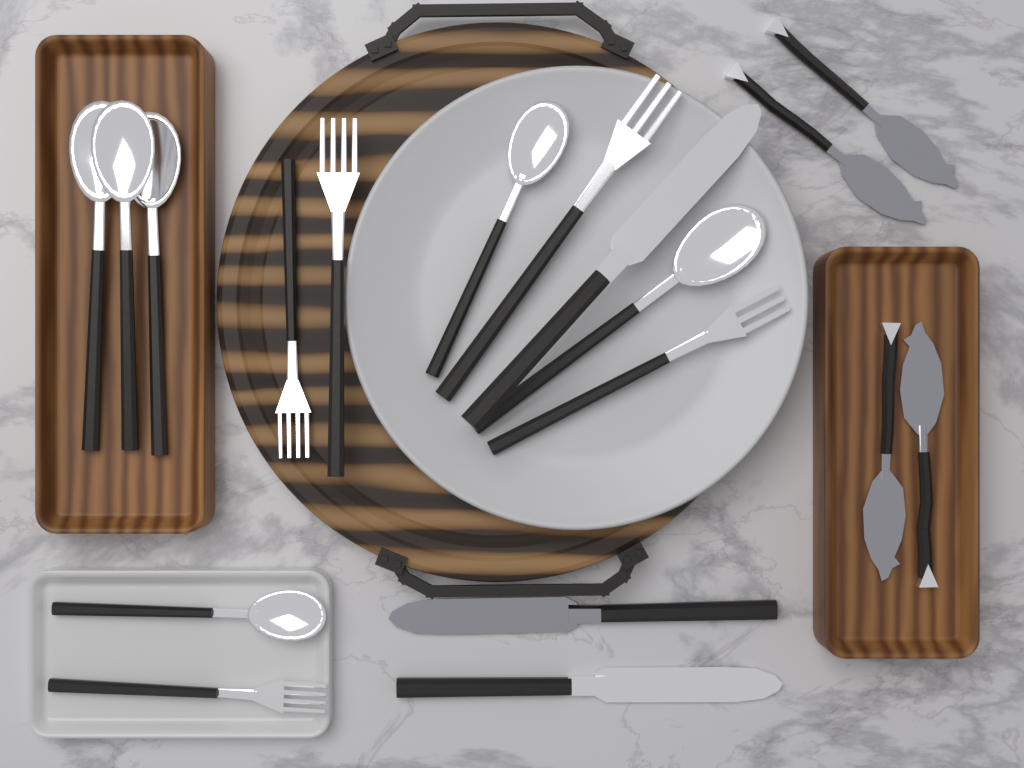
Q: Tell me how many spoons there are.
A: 6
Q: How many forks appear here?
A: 5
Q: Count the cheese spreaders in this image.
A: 4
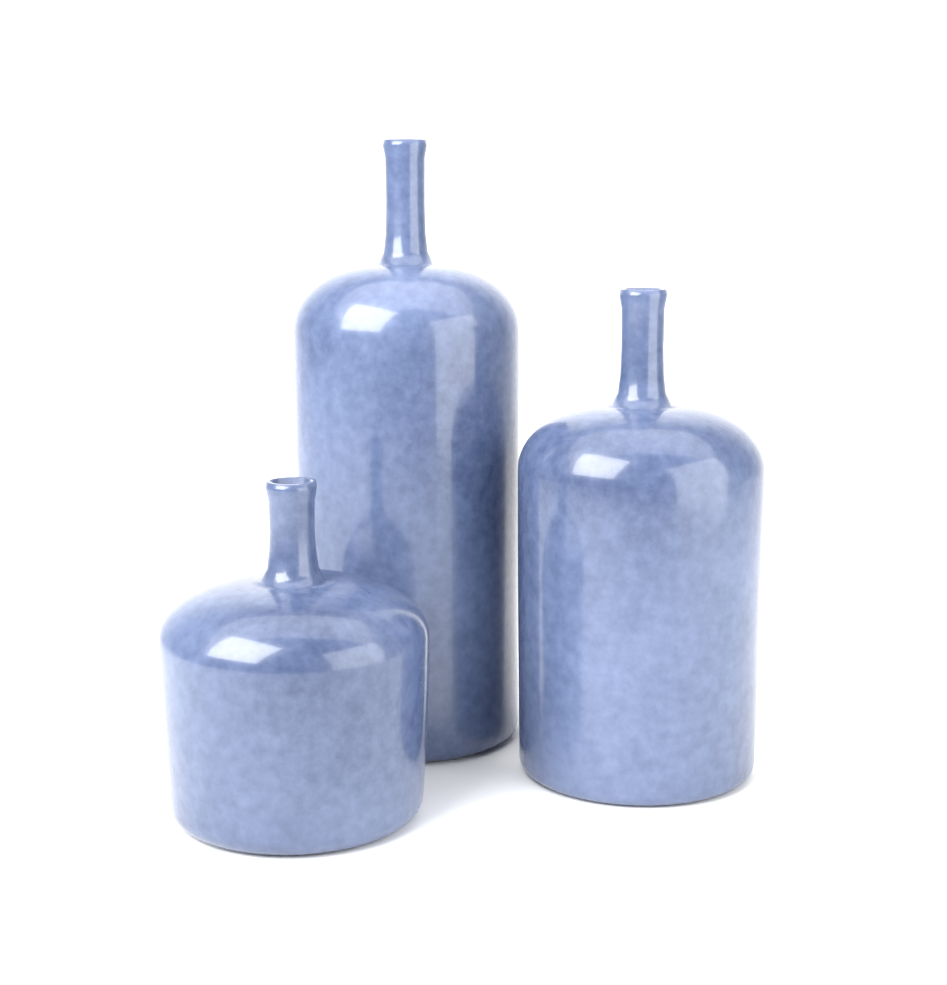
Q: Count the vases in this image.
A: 3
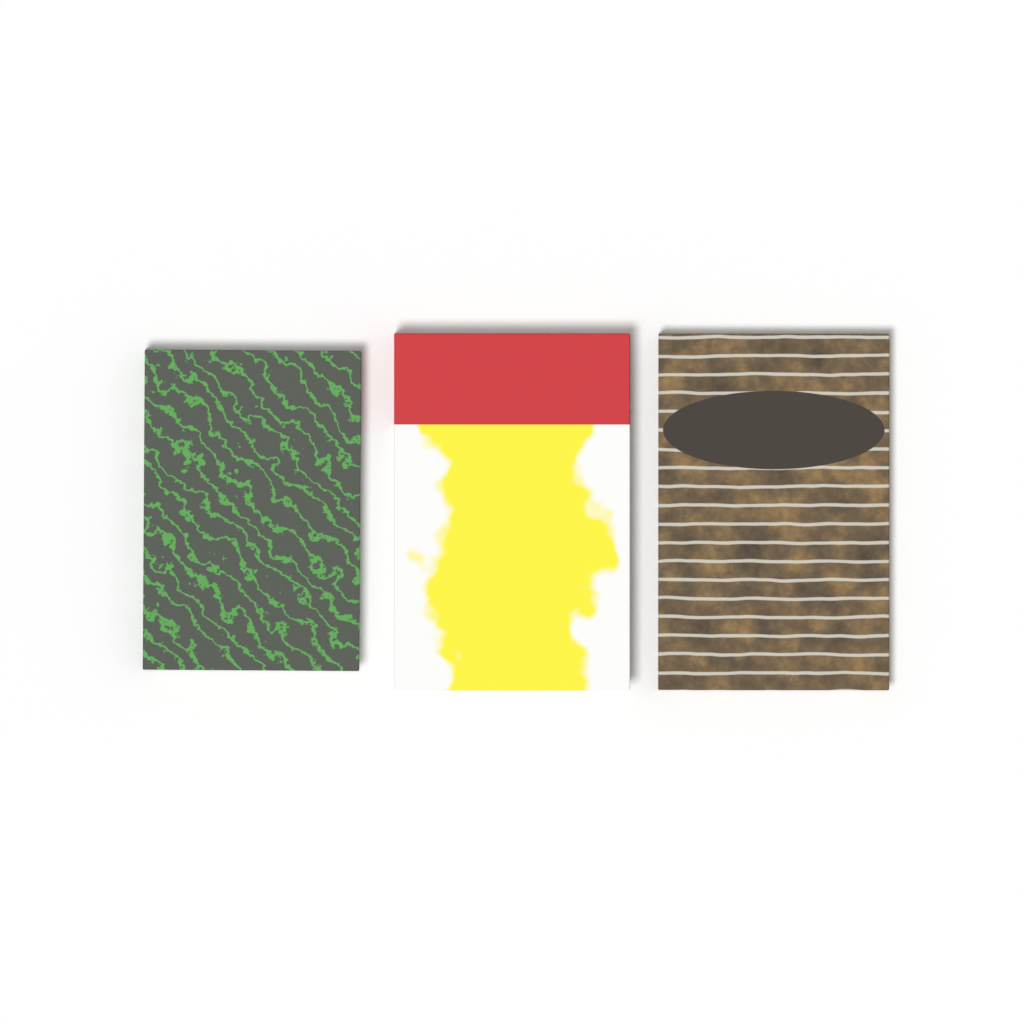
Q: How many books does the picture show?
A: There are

== WHAT YOU NEED TO DO ==
State how many lines in the items above contain the word "image", and give only the number.

== ANSWER TO THIS PROBLEM ==
2